◆ 本文
☆ ☆ ☆ ☆ ☆
前置き~今回のハッカソンを行うに至った経緯
PyData.Tokyoは昨年秋に開始し、第1回のテーマとして深層学習を取り扱いました。それから1年がたちましたが、まさにこの一年間ずっと、深層学習に関してはニュースに事欠かず、目覚ましく変化の大きい一年でした。さまざまな研究結果が発表され、大手企業がAI研究所の設立を急ぎ、またエンジニアおよび研究者向けにはさまざまなフレームワークが開発されました。実は1年前のPyData.Tokyoでは東京大学の中山先生に、PyLearn2という深層学習フレームワークのお話をしていただきました。その時点では大変アクティブなコードベースがあったわけですが、つい先日PyLearn2が事実上の終了宣言をしたことが話題になっていました。
また、ImageNetでの驚異的な結果などで一斉を風靡し、Model Zooで学習済みモデルのライブラリーを構築したCaffeも、最近勢いを失っているようで、早くも深層学習フレームワークは激しい淘汰の時代を迎えています。日本からもPreferred Networksが中心になって開発されているChainerが6月に発表され、その使いやすさが定評を博しているようです。
そして年の瀬に現れたのがGoogleのTensorFlowです。すでに各所でニュースになっているためご存じの方も多いと思います。Googleが公開したことのインパクトもあって、他のフレームワークについては聞いたことがない方の耳にも広く知れ渡ったようです。PyData.Tokyo周辺でもTensorFlowの注目度は非常に高く、今回急きょハッカソンイベント企画し、参加者・主催者ともどもハンズオンで勉強する会を開催しました。
☆ ☆ ☆ ☆ ☆
◆ 資料一覧
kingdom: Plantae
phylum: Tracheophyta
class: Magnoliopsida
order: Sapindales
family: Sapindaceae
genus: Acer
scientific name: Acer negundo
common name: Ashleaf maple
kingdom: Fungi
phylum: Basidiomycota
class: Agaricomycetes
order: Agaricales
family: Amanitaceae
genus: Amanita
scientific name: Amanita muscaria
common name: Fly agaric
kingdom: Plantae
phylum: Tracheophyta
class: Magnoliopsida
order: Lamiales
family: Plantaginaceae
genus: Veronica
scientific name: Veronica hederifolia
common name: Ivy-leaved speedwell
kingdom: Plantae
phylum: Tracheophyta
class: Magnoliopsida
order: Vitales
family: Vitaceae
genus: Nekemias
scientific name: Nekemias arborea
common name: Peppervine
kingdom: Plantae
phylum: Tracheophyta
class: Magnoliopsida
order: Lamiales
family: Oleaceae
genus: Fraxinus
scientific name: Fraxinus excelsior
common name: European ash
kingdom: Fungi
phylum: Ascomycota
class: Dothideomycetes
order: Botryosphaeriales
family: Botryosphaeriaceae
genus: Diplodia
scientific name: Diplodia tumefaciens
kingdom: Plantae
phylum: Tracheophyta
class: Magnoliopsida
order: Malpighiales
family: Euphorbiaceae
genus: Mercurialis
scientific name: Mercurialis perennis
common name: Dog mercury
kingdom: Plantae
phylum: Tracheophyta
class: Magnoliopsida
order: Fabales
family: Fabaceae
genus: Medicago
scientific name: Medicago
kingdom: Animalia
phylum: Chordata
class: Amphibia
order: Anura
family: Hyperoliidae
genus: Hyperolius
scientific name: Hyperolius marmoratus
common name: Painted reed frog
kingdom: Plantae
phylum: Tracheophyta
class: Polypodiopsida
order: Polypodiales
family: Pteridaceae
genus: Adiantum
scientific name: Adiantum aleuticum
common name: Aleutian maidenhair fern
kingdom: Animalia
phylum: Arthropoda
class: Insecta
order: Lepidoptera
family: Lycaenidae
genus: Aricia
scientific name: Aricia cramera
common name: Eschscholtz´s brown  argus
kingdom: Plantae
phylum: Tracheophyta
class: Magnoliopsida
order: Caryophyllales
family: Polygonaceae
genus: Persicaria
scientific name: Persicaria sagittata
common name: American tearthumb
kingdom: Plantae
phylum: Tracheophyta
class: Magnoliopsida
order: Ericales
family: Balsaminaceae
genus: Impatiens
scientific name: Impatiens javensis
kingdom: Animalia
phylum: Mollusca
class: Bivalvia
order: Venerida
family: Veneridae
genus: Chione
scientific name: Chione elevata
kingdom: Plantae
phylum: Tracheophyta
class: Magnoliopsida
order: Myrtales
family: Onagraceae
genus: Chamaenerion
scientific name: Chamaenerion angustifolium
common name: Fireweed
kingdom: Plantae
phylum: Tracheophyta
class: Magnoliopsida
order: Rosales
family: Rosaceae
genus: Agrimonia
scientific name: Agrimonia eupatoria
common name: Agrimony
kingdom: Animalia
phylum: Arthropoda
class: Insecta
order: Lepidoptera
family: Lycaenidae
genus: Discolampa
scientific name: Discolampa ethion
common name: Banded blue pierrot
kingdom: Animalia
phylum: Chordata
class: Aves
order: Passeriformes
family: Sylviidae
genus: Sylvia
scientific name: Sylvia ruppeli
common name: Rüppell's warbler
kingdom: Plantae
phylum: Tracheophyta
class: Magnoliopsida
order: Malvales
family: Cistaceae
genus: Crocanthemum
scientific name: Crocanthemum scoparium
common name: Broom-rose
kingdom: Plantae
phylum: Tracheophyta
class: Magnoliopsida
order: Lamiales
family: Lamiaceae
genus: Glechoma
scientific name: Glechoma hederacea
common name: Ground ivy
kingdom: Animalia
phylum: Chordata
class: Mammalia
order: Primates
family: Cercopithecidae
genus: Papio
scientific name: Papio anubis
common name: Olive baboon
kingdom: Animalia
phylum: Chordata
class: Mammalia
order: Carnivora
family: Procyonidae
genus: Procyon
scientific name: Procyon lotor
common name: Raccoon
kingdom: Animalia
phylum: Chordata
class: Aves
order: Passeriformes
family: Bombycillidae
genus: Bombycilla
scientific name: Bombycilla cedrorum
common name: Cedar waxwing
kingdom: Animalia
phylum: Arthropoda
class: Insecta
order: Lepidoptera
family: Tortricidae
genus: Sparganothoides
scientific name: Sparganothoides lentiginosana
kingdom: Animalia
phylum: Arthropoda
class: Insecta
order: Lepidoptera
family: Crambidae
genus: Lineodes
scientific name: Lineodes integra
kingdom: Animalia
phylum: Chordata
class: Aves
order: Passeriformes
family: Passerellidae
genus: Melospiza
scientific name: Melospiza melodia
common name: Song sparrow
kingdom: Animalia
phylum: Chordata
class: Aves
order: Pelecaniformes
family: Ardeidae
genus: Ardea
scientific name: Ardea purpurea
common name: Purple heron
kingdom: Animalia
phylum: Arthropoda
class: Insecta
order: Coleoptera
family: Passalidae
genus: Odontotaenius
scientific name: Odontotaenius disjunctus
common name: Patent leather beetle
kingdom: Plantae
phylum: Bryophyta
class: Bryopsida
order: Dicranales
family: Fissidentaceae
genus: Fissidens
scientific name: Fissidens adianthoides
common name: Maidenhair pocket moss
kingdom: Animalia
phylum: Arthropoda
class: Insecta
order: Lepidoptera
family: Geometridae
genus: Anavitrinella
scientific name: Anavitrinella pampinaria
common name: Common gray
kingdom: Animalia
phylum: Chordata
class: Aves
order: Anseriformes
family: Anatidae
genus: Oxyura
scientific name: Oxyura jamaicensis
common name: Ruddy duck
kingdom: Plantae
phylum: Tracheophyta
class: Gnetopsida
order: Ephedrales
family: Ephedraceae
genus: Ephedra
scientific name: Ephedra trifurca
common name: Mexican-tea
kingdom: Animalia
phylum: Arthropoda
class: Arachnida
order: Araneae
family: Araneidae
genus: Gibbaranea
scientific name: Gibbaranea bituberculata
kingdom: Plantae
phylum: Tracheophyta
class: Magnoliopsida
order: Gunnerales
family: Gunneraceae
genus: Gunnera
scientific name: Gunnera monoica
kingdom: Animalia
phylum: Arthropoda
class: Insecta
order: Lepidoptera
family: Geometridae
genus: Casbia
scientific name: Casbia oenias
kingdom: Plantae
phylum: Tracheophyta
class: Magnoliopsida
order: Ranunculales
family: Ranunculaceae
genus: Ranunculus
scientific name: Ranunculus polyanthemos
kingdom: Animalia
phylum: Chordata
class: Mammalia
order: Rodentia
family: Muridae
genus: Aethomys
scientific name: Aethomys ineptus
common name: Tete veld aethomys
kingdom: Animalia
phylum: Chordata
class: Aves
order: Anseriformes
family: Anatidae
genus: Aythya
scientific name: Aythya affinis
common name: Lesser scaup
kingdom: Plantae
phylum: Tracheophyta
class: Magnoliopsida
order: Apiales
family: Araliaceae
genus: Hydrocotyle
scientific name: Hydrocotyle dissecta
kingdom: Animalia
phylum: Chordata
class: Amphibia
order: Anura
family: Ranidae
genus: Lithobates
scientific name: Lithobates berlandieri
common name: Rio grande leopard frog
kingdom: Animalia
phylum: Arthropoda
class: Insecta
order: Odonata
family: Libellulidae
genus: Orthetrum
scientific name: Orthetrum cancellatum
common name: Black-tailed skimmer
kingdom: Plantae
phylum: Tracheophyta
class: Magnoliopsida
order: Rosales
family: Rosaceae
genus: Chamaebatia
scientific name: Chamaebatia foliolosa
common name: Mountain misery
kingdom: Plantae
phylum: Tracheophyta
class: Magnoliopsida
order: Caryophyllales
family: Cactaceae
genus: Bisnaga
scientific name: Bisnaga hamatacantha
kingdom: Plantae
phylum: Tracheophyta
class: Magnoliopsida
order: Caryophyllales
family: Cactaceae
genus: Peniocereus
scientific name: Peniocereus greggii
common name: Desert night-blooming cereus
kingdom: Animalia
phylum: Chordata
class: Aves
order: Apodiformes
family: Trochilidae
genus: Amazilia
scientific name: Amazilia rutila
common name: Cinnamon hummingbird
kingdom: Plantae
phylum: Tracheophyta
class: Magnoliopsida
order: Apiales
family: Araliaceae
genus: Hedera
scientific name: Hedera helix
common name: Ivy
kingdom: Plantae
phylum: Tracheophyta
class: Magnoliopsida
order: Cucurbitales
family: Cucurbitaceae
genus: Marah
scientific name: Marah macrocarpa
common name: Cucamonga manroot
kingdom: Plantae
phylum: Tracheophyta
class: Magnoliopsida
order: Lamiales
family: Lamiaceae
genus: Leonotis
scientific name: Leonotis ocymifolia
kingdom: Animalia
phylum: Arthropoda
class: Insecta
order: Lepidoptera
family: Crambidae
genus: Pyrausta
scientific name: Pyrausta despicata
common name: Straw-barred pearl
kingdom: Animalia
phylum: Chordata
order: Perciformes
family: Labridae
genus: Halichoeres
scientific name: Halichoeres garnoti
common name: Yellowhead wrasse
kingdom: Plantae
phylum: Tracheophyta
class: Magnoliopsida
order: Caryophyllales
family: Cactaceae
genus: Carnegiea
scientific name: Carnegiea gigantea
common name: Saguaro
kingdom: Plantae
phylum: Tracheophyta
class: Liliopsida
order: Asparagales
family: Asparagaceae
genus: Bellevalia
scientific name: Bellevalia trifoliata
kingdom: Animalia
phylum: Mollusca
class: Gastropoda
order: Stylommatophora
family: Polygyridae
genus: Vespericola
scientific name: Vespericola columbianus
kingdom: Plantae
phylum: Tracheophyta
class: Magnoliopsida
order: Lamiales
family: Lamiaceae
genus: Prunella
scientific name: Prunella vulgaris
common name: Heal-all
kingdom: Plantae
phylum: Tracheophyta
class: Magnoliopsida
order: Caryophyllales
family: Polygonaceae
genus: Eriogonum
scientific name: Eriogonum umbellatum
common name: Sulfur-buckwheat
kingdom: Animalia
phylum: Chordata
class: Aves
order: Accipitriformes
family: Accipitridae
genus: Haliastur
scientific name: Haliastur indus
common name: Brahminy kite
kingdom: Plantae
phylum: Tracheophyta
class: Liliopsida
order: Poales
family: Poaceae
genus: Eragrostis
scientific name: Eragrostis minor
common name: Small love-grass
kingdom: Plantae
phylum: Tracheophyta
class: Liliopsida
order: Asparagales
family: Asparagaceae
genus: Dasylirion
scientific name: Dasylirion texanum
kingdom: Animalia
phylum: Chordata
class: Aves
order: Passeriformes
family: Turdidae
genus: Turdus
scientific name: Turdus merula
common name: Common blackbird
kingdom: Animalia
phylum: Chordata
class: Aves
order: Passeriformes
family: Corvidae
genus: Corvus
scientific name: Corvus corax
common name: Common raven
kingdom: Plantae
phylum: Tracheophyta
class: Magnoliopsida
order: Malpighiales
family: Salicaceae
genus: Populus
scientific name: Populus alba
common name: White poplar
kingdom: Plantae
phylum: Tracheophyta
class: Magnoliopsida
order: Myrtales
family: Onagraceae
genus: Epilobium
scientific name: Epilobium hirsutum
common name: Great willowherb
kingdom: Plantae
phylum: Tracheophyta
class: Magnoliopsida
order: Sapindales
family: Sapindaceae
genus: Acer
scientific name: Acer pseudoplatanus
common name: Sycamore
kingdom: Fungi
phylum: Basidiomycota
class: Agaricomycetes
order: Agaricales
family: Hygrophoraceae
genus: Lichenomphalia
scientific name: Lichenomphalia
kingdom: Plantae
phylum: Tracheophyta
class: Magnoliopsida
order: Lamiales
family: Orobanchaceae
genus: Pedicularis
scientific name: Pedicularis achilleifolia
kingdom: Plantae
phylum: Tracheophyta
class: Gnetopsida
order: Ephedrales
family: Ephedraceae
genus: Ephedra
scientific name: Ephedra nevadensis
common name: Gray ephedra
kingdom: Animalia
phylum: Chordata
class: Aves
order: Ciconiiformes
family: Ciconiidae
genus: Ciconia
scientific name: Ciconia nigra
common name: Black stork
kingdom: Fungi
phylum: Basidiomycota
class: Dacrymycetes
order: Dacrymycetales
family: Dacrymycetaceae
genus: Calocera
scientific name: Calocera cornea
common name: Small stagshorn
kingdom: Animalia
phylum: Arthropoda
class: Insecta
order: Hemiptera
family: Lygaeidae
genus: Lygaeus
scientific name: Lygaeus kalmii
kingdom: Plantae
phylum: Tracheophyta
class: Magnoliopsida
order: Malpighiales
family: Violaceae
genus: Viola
☆ ☆ ☆ ☆ ☆
◆ 作業項目 1
本文の「また、ImageNetでの驚異的な結果など」で始まる段落を、主な事実を残して箇条書きで短くまとめよ。
◆ 作業項目 2
本文を、「前置き~今回のハッカソンを行うに至った経緯」を含む語句から書き始め、「ことが話題になっていました。」まで書いたところで止めて、そのまま書き写せ。
◆ 作業項目 3
本文によると、PyData.Tokyoは第1回のテーマとして何を取り扱ったか。
上の資料はここでの作業に使わない。

◆ 解答 1
- ImageNetでの驚異的な結果などで知られ、Model Zooで学習済みモデルのライブラリーを構築したCaffeは、最近勢いを失っているようだ。
- 深層学習フレームワークは早くも激しい淘汰の時代を迎えている。
- 日本ではPreferred Networksが中心になって開発しているChainerが6月に発表され、使いやすさで定評を博しているようだ。

◆ 解答 2
前置き~今回のハッカソンを行うに至った経緯
PyData.Tokyoは昨年秋に開始し、第1回のテーマとして深層学習を取り扱いました。それから1年がたちましたが、まさにこの一年間ずっと、深層学習に関してはニュースに事欠かず、目覚ましく変化の大きい一年でした。さまざまな研究結果が発表され、大手企業がAI研究所の設立を急ぎ、またエンジニアおよび研究者向けにはさまざまなフレームワークが開発されました。実は1年前のPyData.Tokyoでは東京大学の中山先生に、PyLearn2という深層学習フレームワークのお話をしていただきました。その時点では大変アクティブなコードベースがあったわけですが、つい先日PyLearn2が事実上の終了宣言をしたことが話題になっていました。

◆ 解答 3
深層学習である。